Where the line with "M135,563l1,22 -25,1 -1,-21z" appears below, start writing out lines exactly, and finish with the line with "M152,530l62,-8", which is included; write out nothing else.

*** Opening of Information supplied ***

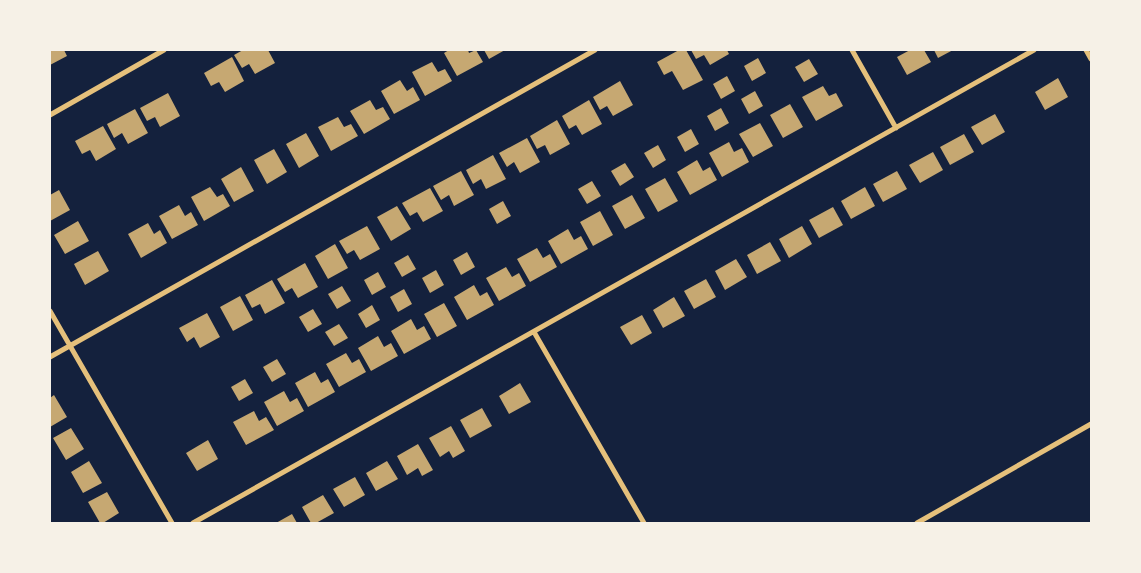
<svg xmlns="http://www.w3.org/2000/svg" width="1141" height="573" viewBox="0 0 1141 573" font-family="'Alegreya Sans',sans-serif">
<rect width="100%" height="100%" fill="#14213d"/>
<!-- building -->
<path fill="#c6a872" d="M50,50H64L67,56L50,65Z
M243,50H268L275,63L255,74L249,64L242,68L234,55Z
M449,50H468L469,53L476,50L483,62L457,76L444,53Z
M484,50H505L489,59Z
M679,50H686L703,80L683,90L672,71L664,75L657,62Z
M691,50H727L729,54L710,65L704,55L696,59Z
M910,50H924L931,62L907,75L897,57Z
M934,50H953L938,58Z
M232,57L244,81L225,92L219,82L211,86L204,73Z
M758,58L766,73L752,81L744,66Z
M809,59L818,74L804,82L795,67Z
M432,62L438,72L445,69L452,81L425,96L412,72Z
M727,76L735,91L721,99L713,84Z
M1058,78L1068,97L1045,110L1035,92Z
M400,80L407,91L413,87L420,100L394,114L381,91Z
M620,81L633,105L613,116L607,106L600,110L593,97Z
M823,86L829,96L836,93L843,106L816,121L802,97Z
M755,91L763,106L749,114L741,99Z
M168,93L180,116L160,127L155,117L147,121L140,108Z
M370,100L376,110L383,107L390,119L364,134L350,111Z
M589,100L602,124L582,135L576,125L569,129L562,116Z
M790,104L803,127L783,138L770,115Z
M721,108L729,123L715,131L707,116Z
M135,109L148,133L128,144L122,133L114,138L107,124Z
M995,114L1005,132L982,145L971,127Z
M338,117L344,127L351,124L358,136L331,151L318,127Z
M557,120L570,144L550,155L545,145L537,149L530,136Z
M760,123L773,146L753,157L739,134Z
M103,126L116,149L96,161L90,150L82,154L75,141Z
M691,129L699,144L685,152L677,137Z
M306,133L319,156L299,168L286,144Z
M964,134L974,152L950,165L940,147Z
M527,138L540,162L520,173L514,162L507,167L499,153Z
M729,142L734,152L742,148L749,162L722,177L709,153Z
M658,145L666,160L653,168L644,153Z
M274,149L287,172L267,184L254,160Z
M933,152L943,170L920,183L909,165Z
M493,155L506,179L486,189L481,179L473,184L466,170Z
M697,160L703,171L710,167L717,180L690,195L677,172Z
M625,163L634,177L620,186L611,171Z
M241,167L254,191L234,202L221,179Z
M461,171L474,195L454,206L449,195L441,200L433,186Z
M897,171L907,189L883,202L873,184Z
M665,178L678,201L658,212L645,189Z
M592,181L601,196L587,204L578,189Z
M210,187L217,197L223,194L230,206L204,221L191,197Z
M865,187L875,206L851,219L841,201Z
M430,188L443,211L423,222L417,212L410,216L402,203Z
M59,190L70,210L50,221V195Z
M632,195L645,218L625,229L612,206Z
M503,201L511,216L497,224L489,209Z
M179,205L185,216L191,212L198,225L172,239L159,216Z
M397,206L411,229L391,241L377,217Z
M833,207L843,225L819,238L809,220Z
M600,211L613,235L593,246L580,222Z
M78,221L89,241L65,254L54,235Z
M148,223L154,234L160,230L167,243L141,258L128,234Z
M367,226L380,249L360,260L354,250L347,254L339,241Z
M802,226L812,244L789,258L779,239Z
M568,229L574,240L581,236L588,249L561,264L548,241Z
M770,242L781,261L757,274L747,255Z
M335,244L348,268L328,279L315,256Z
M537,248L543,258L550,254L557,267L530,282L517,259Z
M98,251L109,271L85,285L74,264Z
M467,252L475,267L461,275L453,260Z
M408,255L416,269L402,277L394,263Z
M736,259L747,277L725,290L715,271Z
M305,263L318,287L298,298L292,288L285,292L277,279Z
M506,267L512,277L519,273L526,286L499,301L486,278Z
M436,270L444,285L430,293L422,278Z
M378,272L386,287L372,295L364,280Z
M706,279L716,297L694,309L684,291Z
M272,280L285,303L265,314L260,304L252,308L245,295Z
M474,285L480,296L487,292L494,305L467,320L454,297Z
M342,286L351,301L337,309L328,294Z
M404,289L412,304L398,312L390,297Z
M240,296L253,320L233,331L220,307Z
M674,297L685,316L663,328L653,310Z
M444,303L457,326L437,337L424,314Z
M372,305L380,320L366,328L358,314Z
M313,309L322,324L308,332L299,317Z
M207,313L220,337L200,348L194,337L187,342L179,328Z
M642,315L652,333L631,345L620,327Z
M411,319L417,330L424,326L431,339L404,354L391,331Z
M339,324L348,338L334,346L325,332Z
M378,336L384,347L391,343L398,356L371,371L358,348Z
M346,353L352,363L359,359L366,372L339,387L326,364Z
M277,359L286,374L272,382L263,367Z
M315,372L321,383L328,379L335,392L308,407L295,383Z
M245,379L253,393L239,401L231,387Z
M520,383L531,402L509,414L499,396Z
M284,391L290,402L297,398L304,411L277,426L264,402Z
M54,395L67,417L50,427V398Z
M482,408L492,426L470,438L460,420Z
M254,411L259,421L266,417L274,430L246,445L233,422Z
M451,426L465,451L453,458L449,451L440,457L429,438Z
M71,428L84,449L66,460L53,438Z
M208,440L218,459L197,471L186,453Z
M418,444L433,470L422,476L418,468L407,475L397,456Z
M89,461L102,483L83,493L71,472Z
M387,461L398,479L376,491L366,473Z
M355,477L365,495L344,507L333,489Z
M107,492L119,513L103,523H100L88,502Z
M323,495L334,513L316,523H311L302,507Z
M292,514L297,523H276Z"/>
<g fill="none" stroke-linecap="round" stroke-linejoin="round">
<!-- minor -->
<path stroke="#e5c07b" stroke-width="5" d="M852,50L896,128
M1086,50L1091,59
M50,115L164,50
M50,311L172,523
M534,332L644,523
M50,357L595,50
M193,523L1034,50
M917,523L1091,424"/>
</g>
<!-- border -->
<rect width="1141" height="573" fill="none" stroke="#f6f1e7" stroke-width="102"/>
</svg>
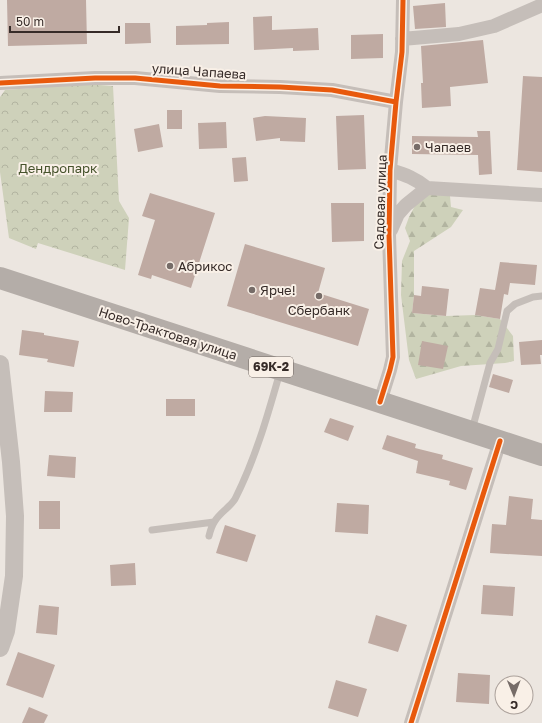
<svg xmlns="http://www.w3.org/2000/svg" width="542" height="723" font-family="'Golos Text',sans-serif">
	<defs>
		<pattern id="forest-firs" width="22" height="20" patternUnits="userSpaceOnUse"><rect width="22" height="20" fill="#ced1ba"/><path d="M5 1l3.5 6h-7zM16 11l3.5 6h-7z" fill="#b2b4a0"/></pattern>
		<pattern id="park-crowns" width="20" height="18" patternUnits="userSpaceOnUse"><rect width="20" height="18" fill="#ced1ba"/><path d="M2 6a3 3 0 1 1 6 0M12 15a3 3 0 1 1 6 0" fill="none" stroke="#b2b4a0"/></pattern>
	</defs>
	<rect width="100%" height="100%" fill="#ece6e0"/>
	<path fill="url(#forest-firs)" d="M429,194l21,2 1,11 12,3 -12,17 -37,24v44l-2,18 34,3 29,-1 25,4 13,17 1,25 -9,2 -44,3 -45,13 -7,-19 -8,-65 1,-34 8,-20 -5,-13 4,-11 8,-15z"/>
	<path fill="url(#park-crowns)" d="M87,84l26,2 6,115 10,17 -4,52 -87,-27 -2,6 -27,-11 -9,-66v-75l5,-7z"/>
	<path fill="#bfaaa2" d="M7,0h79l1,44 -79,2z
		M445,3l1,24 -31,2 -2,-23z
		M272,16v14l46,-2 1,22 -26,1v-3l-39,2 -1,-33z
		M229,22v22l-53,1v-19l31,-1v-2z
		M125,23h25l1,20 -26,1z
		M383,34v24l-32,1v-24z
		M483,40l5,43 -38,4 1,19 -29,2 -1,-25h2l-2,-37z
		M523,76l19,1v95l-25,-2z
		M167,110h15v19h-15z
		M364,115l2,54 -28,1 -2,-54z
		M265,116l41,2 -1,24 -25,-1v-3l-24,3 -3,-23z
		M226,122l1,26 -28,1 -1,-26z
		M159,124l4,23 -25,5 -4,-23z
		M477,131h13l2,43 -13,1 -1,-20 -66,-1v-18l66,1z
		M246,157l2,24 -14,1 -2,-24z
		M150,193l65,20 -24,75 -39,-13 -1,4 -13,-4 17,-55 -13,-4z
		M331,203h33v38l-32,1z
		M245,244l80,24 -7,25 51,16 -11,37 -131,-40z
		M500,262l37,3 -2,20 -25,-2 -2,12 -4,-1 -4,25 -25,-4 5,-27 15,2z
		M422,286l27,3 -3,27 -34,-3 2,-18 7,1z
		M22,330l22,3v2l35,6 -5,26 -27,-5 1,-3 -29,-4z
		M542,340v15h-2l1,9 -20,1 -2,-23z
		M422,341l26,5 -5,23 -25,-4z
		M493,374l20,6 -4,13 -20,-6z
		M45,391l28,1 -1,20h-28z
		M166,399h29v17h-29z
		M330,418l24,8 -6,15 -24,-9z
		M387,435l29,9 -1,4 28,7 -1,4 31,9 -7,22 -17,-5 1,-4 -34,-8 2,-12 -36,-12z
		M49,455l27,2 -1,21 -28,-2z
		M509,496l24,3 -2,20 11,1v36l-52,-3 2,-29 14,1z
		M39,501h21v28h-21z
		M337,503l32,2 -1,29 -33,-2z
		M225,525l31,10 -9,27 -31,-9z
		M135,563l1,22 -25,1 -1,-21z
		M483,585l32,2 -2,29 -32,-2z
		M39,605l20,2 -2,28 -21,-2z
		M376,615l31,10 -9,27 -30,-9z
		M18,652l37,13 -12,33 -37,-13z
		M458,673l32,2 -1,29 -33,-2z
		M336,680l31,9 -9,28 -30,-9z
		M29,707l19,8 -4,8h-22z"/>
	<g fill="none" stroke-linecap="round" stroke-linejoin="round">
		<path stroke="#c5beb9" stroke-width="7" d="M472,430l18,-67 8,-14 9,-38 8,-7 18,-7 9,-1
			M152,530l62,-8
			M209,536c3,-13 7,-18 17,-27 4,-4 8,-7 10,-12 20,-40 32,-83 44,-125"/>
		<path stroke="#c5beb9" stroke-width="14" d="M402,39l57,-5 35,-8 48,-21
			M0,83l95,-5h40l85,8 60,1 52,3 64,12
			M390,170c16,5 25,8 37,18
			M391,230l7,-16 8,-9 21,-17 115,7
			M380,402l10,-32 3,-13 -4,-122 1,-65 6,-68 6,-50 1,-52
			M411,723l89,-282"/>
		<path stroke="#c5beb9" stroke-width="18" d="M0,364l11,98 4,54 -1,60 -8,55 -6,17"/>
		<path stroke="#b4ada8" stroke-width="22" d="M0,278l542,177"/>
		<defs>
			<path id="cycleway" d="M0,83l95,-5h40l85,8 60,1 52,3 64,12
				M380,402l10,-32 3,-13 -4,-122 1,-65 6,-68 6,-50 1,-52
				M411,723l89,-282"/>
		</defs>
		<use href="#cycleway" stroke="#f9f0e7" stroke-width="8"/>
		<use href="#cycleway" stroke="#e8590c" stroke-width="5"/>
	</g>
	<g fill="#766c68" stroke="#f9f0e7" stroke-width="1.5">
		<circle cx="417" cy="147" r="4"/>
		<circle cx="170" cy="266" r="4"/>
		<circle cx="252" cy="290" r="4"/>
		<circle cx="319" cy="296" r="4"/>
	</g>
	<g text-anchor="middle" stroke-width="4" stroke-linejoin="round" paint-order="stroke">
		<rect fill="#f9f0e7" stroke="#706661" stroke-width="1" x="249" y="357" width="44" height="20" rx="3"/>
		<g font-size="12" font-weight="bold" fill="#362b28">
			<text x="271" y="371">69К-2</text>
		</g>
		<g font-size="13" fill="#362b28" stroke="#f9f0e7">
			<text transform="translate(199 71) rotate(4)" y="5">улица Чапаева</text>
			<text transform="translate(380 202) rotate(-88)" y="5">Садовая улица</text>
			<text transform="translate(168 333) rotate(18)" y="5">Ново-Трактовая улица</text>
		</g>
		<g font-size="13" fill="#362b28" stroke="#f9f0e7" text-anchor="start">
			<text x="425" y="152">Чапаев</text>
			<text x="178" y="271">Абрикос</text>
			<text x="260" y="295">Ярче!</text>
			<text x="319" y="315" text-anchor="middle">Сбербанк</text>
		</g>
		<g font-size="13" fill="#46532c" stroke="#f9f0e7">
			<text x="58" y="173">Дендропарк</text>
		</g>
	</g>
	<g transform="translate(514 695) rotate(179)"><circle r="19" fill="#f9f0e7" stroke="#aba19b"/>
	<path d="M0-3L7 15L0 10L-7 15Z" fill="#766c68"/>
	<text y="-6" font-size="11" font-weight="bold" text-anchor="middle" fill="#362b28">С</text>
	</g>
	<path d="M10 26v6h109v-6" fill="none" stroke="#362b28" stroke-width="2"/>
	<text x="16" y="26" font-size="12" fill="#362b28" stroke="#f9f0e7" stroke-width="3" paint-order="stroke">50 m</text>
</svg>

*** Close of Information supplied ***

-- Response area --
		M135,563l1,22 -25,1 -1,-21z
		M483,585l32,2 -2,29 -32,-2z
		M39,605l20,2 -2,28 -21,-2z
		M376,615l31,10 -9,27 -30,-9z
		M18,652l37,13 -12,33 -37,-13z
		M458,673l32,2 -1,29 -33,-2z
		M336,680l31,9 -9,28 -30,-9z
		M29,707l19,8 -4,8h-22z"/>
	<g fill="none" stroke-linecap="round" stroke-linejoin="round">
		<path stroke="#c5beb9" stroke-width="7" d="M472,430l18,-67 8,-14 9,-38 8,-7 18,-7 9,-1
			M152,530l62,-8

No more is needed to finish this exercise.